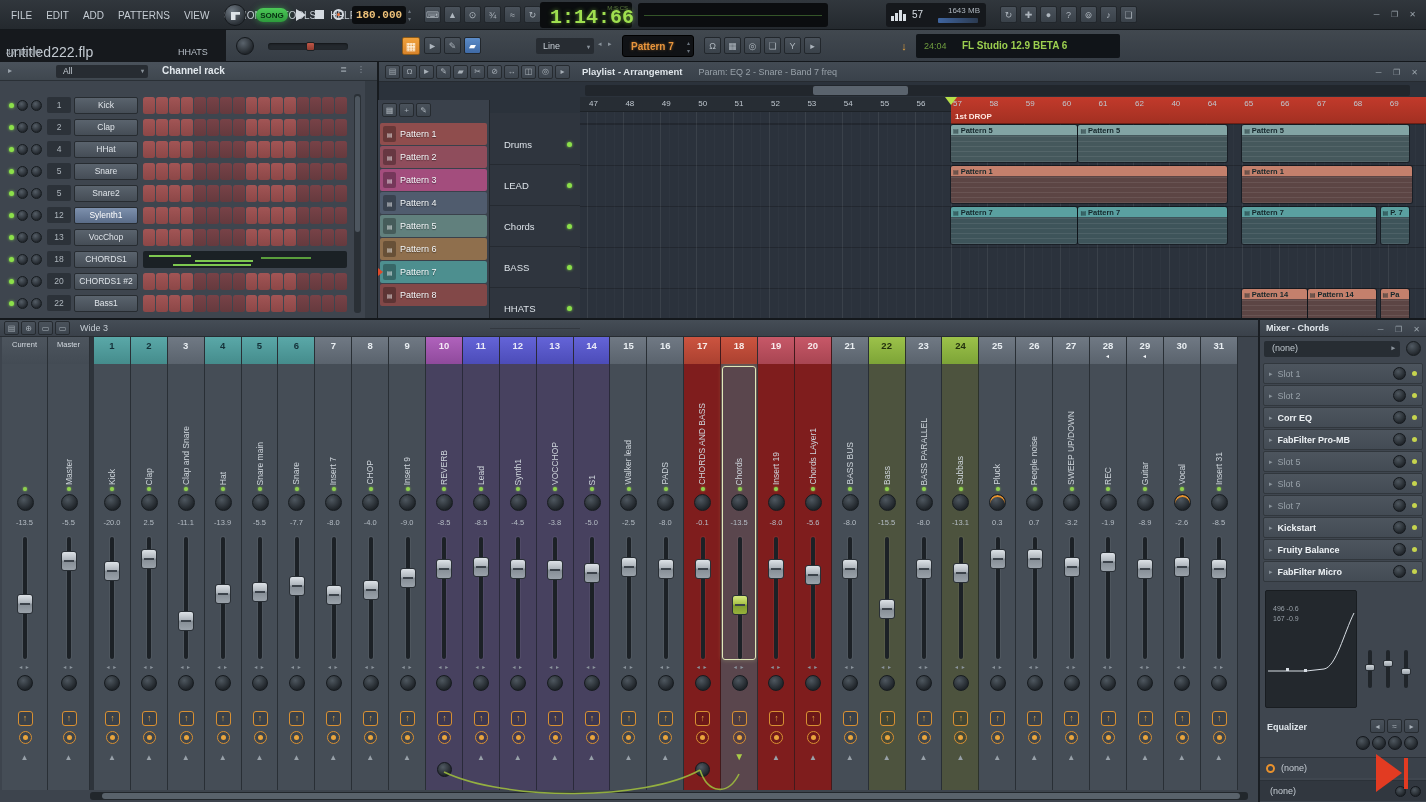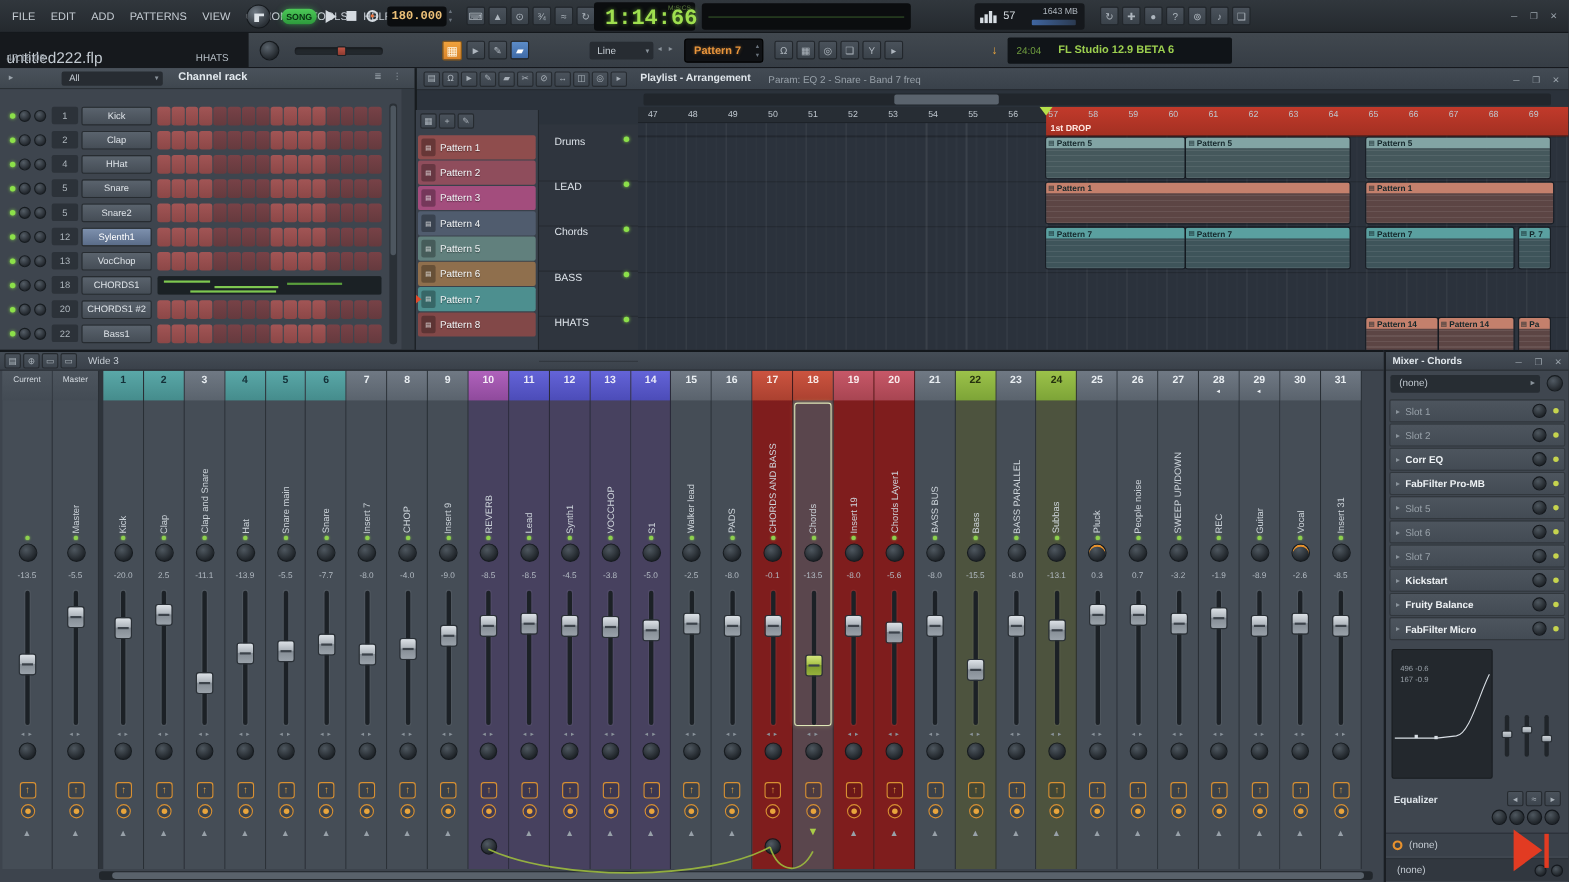--- a/index.html
+++ b/index.html
@@ -677,7 +677,7 @@
     <span class="tl-num" style="left:482.2px">60</span>
     <span class="tl-num" style="left:518.5999999999999px">61</span>
     <span class="tl-num" style="left:555px">62</span>
-    <span class="tl-num" style="left:591.4px">63</span>
+    <span class="tl-num" style="left:591.4px">40</span>
     <span class="tl-num" style="left:627.8px">64</span>
     <span class="tl-num" style="left:664.1999999999999px">65</span>
     <span class="tl-num" style="left:700.6px">66</span>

» **REQUIRED WORK**:
Each record should appear again exactly as it stands, with no picture included.

» **YOUR SOLUTION**:
--- a/index.html
+++ b/index.html
@@ -677,7 +677,7 @@
     <span class="tl-num" style="left:482.2px">60</span>
     <span class="tl-num" style="left:518.5999999999999px">61</span>
     <span class="tl-num" style="left:555px">62</span>
-    <span class="tl-num" style="left:591.4px">63</span>
+    <span class="tl-num" style="left:591.4px">40</span>
     <span class="tl-num" style="left:627.8px">64</span>
     <span class="tl-num" style="left:664.1999999999999px">65</span>
     <span class="tl-num" style="left:700.6px">66</span>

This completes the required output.